**EXERCISE REQUIREMENTS**
Render every line of text read from the records below as one numbered list, skipping blank lines. Leave out the pictures themselves.

**PROVIDED DATA**

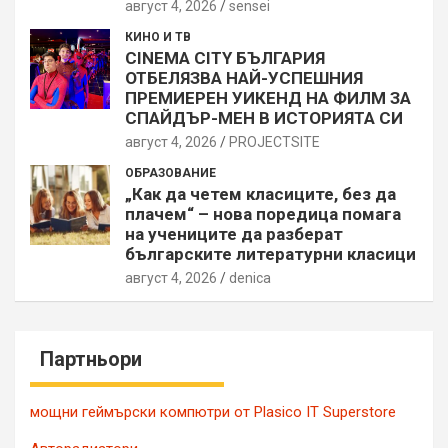
август 4, 2026
sensei
КИНО И ТВ
CINEMA CITY БЪЛГАРИЯ
ОТБЕЛЯЗВА НАЙ-УСПЕШНИЯ
ПРЕМИЕРЕН УИКЕНД НА ФИЛМ ЗА
СПАЙДЪР-МЕН В ИСТОРИЯТА СИ
август 4, 2026
PROJECTSITЕ
ОБРАЗОВАНИЕ
„Как да четем класиците, без да
плачем“ – нова поредица помага
на учениците да разберат
българските литературни класици
август 4, 2026
denica
Партньори
мощни геймърски компютри от Plasico IT Superstore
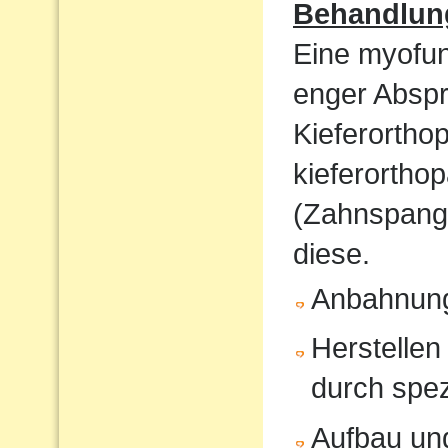
Behandlun
Eine myofunk
enger Absp
Kieferorthop
kieferortho
(Zahnspange
diese.
Anbahnung
Herstellen
durch spe
Aufbau und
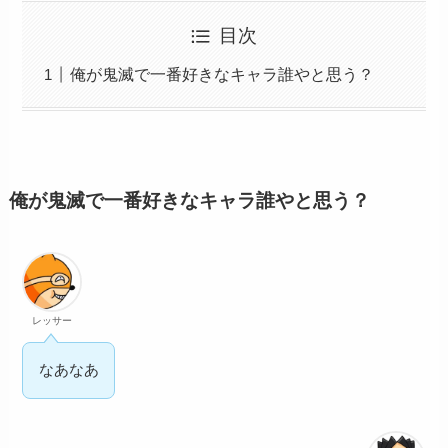
目次
俺が鬼滅で一番好きなキャラ誰やと思う？
俺が鬼滅で一番好きなキャラ誰やと思う？
レッサー
なあなあ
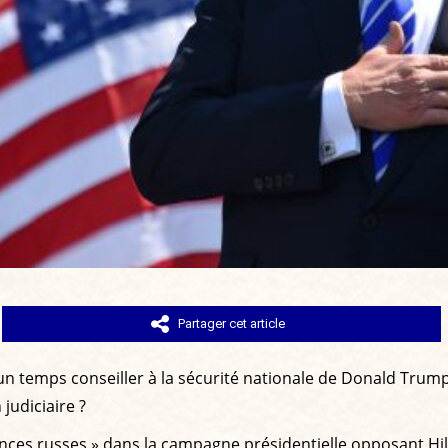
Partager cet article
un temps conseiller à la sécurité nationale de Donald Trump,
 judiciaire ?
ences russes » dans la campagne présidentielle opposant Hill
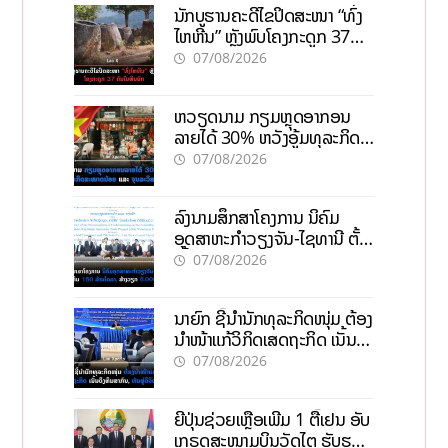
ນັກບູຮານຄະດີໄຂປິດສະໜາ “ທົ່ງ
ໄຫຫີນ” ຫຼັງພົບໂຄງກະດູກ 37
ຄົນໃນຫີນຍັກ
07/08/2026
ຫວຽດນາມ ກຽມຫຼຸດອາກອນ
ລາຍໄດ້ 30% ຫວັງອູ້ມທຸລະກິດ
ຂະໜາດນ້ອຍ ແລະ ຈຸນລະ
07/08/2026
ວິສາຫະກິດ
ລົງນາມສຶກສາໂຄງການ ນິຄົມ
ອຸດສາຫະກຳວຽງຈັນ-ໄຊທານີ ຕັ້ງ
ເປົ້າດຶງທຶນ 150 ລ້ານໂດລາ, ສ້າງ
07/08/2026
ວຽກ 5.000 ຕຳແໜ່ງ
ນາຍົກ ຊີ້ນຳນັກທຸລະກິດໜຸ່ມ ຕ້ອງ
ນຳໜ້າແກ້ວິກິດເສດຖະກິດ ເນັ້ນດຶງ
ທຶນສາກົນ, ຫັນສູ່ດິຈິຕອນ
07/08/2026
ຍີ່ປຸ່ນຊ່ວຍເຫຼືອເພີ່ມ 1 ຕື້ເຢນ ອັບ
ເກຣດສະໜາມບິນວັດໄຕ ຮັບຮອງ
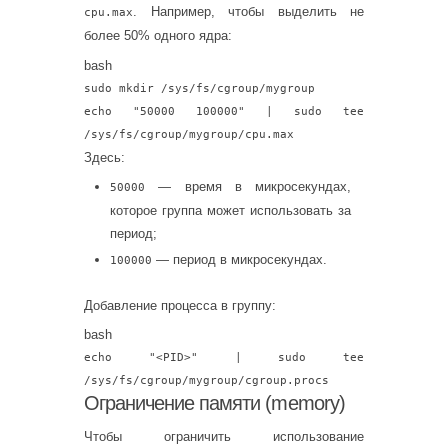
. Например, чтобы выделить не
cpu.max
более 50% одного ядра:
bash
sudo
mkdir
/sys/fs/cgroup/mygroup
echo
"50000 100000"
| sudo
tee
/sys/fs/cgroup/mygroup/cpu.max
Здесь:
— время в микросекундах,
50000
которое группа может использовать за
период;
— период в микросекундах.
100000
Добавление процесса в группу:
bash
echo
"<PID>"
| sudo
tee
/sys/fs/cgroup/mygroup/cgroup.procs
Ограничение памяти (memory)
Чтобы ограничить использование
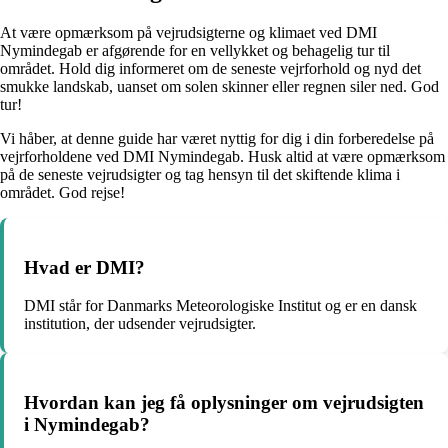
At være opmærksom på vejrudsigterne og klimaet ved DMI
Nymindegab er afgørende for en vellykket og behagelig tur til
området. Hold dig informeret om de seneste vejrforhold og nyd det
smukke landskab, uanset om solen skinner eller regnen siler ned. God
tur!
Vi håber, at denne guide har været nyttig for dig i din forberedelse på
vejrforholdene ved DMI Nymindegab. Husk altid at være opmærksom
på de seneste vejrudsigter og tag hensyn til det skiftende klima i
området. God rejse!
Hvad er DMI?
DMI står for Danmarks Meteorologiske Institut og er en dansk
institution, der udsender vejrudsigter.
Hvordan kan jeg få oplysninger om vejrudsigten
i Nymindegab?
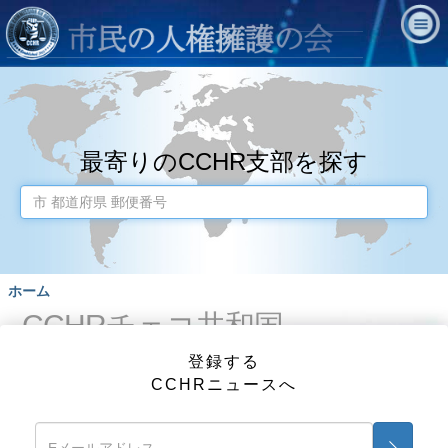
最寄りのCCHR支部を探す
ホーム
CCHRチェコ共和国
登録する
Vaclavske namesti 15 110 00 Praha 1
Tel: 420-608 422-322
CCHRニュースへ
ファックス番号：
Eメール： lidskaprava@cchr.cz
インターネット:
Website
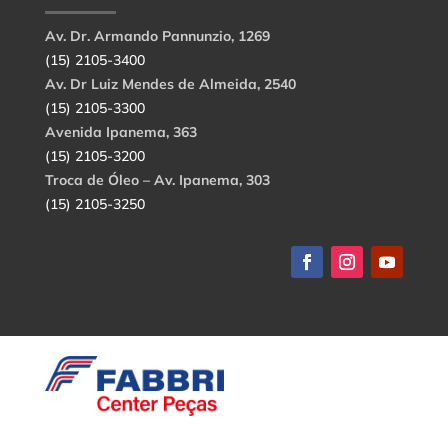
Av. Dr. Armando Pannunzio, 1269
(15) 2105-3400
Av. Dr Luiz Mendes de Almeida, 2540
(15) 2105-3300
Avenida Ipanema, 363
(15) 2105-3200
Troca de Óleo – Av. Ipanema, 303
(15) 2105-3250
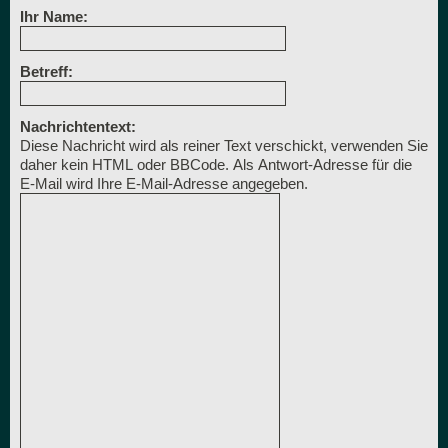
Ihr Name:
Betreff:
Nachrichtentext:
Diese Nachricht wird als reiner Text verschickt, verwenden Sie
daher kein HTML oder BBCode. Als Antwort-Adresse für die
E-Mail wird Ihre E-Mail-Adresse angegeben.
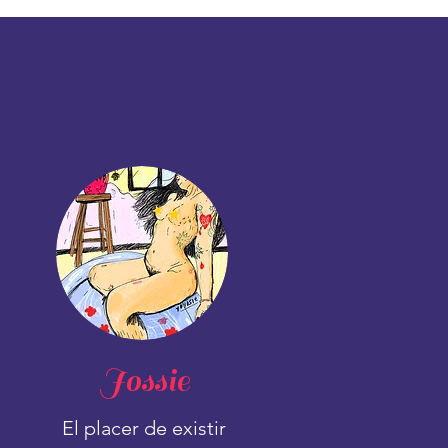
Jossie
El placer de existir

**ANSWER FOR THIS EXERCISE**
1. август 4, 2026
2. sensei
3. КИНО И ТВ
4. CINEMA CITY БЪЛГАРИЯ
5. ОТБЕЛЯЗВА НАЙ-УСПЕШНИЯ
6. ПРЕМИЕРЕН УИКЕНД НА ФИЛМ ЗА
7. СПАЙДЪР-МЕН В ИСТОРИЯТА СИ
8. август 4, 2026
9. PROJECTSITЕ
10. ОБРАЗОВАНИЕ
11. „Как да четем класиците, без да
12. плачем“ – нова поредица помага
13. на учениците да разберат
14. българските литературни класици
15. август 4, 2026
16. denica
17. Партньори
18. мощни геймърски компютри от Plasico IT Superstore
19. Behandlun
20. Eine myofunk
21. enger Absp
22. Kieferorthop
23. kieferortho
24. (Zahnspange
25. diese.
26. Anbahnung
27. Herstellen
28. durch spe
29. Aufbau und
30. 目次
31. 俺が鬼滅で一番好きなキャラ誰やと思う？
32. 俺が鬼滅で一番好きなキャラ誰やと思う？
33. レッサー
34. なあなあ
35. Partager cet article
36. un temps conseiller à la sécurité nationale de Donald Trump,
37.  judiciaire ?
38. ences russes » dans la campagne présidentielle opposant Hill
39. ນັກບູຮານຄະດີໄຂປິດສະໜາ “ທົ່ງ
40. ໄຫຫີນ” ຫຼັງພົບໂຄງກະດູກ 37
41. ຄົນໃນຫີນຍັກ
42. 07/08/2026
43. ຫວຽດນາມ ກຽມຫຼຸດອາກອນ
44. ລາຍໄດ້ 30% ຫວັງອູ້ມທຸລະກິດ
45. ຂະໜາດນ້ອຍ ແລະ ຈຸນລະ
46. 07/08/2026
47. ວິສາຫະກິດ
48. ລົງນາມສຶກສາໂຄງການ ນິຄົມ
49. ອຸດສາຫະກຳວຽງຈັນ-ໄຊທານີ ຕັ້ງ
50. ເປົ້າດຶງທຶນ 150 ລ້ານໂດລາ, ສ້າງ
51. 07/08/2026
52. ວຽກ 5.000 ຕຳແໜ່ງ
53. ນາຍົກ ຊີ້ນຳນັກທຸລະກິດໜຸ່ມ ຕ້ອງ
54. ນຳໜ້າແກ້ວິກິດເສດຖະກິດ ເນັ້ນດຶງ
55. ທຶນສາກົນ, ຫັນສູ່ດິຈິຕອນ
56. 07/08/2026
57. ຍີ່ປຸ່ນຊ່ວຍເຫຼືອເພີ່ມ 1 ຕື້ເຢນ ອັບ
58. ເກຣດສະໜາມບິນວັດໄຕ ຮັບຮອງ
59. . Например, чтобы выделить не
60. cpu.max
61. более 50% одного ядра:
62. bash
63. sudo
64. mkdir
65. /sys/fs/cgroup/mygroup
66. echo
67. "50000 100000"
68. | sudo
69. tee
70. /sys/fs/cgroup/mygroup/cpu.max
71. Здесь:
72. — время в микросекундах,
73. 50000
74. которое группа может использовать за
75. период;
76. — период в микросекундах.
77. 100000
78. Добавление процесса в группу:
79. bash
80. echo
81. "<PID>"
82. | sudo
83. tee
84. /sys/fs/cgroup/mygroup/cgroup.procs
85. Ограничение памяти (memory)
86. Чтобы ограничить использование
87. At være opmærksom på vejrudsigterne og klimaet ved DMI
88. Nymindegab er afgørende for en vellykket og behagelig tur til
89. området. Hold dig informeret om de seneste vejrforhold og nyd det
90. smukke landskab, uanset om solen skinner eller regnen siler ned. God
91. tur!
92. Vi håber, at denne guide har været nyttig for dig i din forberedelse på
93. vejrforholdene ved DMI Nymindegab. Husk altid at være opmærksom
94. på de seneste vejrudsigter og tag hensyn til det skiftende klima i
95. området. God rejse!
96. Hvad er DMI?
97. DMI står for Danmarks Meteorologiske Institut og er en dansk
98. institution, der udsender vejrudsigter.
99. Hvordan kan jeg få oplysninger om vejrudsigten
100. i Nymindegab?
101. 最寄りのCCHR支部を探す
102. ホーム
103. CCHRチェコ共和国
104. 登録する
105. Vaclavske namesti 15 110 00 Praha 1
106. Tel: 420-608 422-322
107. CCHRニュースへ
108. ファックス番号：
109. Eメール： lidskaprava@cchr.cz
110. インターネット:
111. Website
112. Av. Dr. Armando Pannunzio, 1269
113. (15) 2105-3400
114. Av. Dr Luiz Mendes de Almeida, 2540
115. (15) 2105-3300
116. Avenida Ipanema, 363
117. (15) 2105-3200
118. Troca de Óleo – Av. Ipanema, 303
119. (15) 2105-3250
120. Ihr Name:
121. Betreff:
122. Nachrichtentext:
123. Diese Nachricht wird als reiner Text verschickt, verwenden Sie
124. daher kein HTML oder BBCode. Als Antwort-Adresse für die
125. E-Mail wird Ihre E-Mail-Adresse angegeben.
126. Jossie
127. El placer de existir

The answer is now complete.